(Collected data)
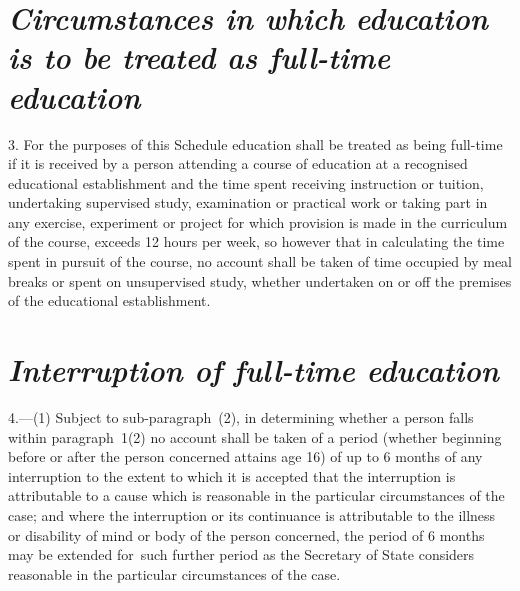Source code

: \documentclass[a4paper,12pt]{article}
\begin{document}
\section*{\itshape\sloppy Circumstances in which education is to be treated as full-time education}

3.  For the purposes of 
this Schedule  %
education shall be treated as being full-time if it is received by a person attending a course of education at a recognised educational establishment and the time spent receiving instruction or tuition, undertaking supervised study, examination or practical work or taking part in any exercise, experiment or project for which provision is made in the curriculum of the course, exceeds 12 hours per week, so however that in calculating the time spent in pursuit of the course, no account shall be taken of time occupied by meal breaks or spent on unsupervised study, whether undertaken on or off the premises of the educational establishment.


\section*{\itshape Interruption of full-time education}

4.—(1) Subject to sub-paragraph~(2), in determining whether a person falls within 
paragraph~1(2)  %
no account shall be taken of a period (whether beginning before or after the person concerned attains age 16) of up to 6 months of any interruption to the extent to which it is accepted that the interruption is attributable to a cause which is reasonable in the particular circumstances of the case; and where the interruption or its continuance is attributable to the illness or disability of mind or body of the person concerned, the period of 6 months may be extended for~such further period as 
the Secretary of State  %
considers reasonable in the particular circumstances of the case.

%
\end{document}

--

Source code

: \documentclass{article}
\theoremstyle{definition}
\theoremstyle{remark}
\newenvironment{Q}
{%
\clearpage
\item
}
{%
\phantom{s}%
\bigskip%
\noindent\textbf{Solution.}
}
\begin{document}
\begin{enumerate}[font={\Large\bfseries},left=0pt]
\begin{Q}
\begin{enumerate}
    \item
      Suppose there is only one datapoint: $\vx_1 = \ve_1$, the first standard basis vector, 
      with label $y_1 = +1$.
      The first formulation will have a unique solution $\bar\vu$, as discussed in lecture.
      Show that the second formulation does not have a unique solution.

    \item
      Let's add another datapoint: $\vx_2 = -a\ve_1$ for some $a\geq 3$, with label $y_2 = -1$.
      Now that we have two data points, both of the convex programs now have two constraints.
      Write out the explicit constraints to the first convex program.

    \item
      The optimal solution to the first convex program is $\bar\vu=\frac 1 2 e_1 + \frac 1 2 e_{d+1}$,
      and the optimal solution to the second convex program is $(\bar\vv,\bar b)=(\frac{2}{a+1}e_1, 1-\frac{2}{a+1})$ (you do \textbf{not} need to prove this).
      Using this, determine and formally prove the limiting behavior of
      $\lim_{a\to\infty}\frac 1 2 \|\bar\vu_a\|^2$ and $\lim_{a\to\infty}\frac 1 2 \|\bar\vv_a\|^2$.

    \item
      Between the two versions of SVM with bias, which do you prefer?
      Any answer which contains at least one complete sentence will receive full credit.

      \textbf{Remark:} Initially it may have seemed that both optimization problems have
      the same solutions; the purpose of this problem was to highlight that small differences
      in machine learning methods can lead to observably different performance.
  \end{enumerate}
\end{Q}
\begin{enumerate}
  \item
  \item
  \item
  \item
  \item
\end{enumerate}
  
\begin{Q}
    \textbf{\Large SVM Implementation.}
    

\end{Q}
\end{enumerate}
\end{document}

■ Required work ■
Within this data, count the lines that include the string "label" and write the number with nothing else.

■ Solution for this problem ■
2